Starfighter Night Fighter

Jamal scores missile strike on IAF Canberra - 21 September 1965.No 9 Squadron was able to restore the balance in its favour, however, as a result of continued enemy attacks almost every night on Sargodha. On the night of 21 September, an F-104 flown by Squadron Leader Jamal A Khan, formerly commanding the same squadron, and to which he was recalled from Staff College at the outbreak of war, intercepted a Canberra at about 33,000 ft and shot it down with a Sidewinder near Fazilka, inside Pakistani territory. Although the navigator failed to escape, the IAF pilot, Flight Lieutenant M M Lowe, ejected and was captured by Pak Army troops and was able to give some details of the unsuccessful end of his mission. It seems that a fuel shortage caused him to start the climb out for his return to base rather earlier than usual, which is how he came to encounter the F-104 before reaching the border with India. His Canberra was fitted with tail warning radar, but this had been switched off at low altitude because it then beeped almost continually from ground returns. When exiting, Lowe had forgotten to switch it on again for the climb, and was thus unaware of the F-104's presence. Jamal was positioned behind the Canberra by Sakesar, and soon picked up the target on his own radar. When the range dropped to just over a mile, he fired one Sidewinder, and watched it home all the way to impact on the starboard jet engine of the Canberra.

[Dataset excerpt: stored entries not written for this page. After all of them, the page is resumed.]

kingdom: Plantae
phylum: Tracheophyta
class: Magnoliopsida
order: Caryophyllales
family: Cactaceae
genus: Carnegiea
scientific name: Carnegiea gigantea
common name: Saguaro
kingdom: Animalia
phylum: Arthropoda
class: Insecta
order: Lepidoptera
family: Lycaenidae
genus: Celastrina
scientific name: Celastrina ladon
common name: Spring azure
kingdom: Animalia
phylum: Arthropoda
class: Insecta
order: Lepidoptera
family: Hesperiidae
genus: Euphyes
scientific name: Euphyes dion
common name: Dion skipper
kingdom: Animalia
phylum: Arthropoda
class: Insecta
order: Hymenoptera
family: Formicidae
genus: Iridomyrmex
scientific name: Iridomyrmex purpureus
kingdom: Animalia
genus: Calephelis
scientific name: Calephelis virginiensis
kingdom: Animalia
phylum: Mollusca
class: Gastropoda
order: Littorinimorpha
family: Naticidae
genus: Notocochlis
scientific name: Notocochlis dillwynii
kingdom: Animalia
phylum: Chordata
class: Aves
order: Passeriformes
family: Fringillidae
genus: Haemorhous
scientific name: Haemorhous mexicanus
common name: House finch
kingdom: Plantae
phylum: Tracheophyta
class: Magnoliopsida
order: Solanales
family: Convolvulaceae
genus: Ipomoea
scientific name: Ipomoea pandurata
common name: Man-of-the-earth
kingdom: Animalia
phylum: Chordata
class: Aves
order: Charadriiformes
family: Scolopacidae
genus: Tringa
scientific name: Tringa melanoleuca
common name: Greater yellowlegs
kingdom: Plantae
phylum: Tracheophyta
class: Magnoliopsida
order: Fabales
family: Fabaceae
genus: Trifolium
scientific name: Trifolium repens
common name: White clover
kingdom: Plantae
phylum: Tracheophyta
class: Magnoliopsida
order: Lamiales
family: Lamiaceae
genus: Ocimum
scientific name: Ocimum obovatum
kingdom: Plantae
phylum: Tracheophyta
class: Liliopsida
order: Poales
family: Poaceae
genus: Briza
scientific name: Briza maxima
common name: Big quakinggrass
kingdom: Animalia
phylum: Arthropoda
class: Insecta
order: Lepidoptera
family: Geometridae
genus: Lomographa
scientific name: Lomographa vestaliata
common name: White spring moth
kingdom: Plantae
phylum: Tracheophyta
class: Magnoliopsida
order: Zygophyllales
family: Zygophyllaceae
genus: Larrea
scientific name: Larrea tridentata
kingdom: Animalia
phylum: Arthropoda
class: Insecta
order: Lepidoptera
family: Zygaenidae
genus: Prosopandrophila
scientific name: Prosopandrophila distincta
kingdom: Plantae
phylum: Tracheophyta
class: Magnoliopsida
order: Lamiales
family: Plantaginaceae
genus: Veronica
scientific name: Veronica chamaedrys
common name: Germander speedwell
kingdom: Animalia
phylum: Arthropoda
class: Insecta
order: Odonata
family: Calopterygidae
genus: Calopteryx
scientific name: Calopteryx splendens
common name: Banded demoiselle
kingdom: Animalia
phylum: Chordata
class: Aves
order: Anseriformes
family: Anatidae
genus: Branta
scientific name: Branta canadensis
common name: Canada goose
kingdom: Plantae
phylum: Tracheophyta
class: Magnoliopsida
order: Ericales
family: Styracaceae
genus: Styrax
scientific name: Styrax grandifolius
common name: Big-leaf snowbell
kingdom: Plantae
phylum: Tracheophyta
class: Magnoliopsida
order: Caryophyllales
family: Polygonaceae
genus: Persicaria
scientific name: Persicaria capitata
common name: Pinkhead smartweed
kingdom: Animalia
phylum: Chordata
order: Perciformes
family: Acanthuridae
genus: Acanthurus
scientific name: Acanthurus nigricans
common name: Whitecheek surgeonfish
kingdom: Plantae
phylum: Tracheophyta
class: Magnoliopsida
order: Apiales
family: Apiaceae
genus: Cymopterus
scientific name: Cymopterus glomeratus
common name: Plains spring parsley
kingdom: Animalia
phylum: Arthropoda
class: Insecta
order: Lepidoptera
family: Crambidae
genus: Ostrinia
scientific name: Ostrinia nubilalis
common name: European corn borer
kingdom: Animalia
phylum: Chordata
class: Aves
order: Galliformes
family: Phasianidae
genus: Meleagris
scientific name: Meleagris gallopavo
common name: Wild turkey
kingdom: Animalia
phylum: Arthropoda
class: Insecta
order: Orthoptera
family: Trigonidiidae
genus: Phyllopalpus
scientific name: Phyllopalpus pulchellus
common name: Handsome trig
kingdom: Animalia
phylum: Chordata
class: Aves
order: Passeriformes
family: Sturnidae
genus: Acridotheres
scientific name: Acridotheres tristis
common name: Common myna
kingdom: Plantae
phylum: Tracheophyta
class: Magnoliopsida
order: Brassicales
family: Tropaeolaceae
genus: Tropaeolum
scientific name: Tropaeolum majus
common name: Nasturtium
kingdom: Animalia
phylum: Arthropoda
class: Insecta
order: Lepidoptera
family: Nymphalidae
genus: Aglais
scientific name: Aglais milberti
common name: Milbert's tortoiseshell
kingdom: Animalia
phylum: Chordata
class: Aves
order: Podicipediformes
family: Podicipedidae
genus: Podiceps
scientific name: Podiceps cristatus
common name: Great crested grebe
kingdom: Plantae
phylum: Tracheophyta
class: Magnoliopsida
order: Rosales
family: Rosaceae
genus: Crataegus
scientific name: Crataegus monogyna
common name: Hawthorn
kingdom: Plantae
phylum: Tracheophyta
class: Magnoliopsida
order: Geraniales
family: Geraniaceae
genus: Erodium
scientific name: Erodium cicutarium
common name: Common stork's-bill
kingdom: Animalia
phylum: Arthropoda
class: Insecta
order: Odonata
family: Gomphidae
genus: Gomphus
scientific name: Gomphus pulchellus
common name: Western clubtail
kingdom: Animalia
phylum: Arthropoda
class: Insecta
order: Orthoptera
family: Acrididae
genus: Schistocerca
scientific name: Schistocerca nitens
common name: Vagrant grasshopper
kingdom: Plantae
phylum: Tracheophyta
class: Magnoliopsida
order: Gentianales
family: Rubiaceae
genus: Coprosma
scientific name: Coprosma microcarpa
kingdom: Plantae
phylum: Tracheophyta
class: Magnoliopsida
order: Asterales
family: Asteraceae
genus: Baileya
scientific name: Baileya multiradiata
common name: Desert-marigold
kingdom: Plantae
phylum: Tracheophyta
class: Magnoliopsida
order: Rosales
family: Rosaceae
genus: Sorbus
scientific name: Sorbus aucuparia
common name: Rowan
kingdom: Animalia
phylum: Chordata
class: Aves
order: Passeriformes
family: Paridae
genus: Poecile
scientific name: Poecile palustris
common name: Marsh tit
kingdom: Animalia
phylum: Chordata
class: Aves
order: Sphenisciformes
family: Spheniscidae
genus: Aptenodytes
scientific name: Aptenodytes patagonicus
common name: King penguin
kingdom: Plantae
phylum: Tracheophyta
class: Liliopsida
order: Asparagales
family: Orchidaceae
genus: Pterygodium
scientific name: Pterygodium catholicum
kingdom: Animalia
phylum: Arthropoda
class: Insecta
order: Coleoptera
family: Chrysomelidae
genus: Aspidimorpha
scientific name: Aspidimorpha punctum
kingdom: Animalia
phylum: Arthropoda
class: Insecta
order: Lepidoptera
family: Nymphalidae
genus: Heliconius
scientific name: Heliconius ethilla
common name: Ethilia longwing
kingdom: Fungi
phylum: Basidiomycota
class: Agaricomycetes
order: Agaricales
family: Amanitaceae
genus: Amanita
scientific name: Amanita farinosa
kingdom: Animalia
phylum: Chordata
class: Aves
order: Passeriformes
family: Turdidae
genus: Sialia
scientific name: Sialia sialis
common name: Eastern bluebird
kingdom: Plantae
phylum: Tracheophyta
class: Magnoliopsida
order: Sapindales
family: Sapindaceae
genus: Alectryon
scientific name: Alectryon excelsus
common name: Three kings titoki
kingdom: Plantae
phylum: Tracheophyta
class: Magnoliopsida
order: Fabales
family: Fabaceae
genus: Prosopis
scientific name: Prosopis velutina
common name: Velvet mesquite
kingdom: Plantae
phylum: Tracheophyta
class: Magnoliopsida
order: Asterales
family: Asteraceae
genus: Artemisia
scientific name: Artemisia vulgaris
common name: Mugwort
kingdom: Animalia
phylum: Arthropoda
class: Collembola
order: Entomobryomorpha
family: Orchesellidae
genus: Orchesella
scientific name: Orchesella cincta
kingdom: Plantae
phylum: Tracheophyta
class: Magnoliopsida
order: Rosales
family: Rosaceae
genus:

This was the last night raid to be undertaken by the IAF Canberra force, which achieved a grand total of one B-57 slightly damaged, one runway holed, and two small airfield buildings destroyed, plus some civilian casualties and destruction to show for its entire campaign. The precise losses incurred by the IAF to achieve these inferior results have never been revealed, although post-war Indian claims were that only one Canberra did not return, from nearly 200 sorties.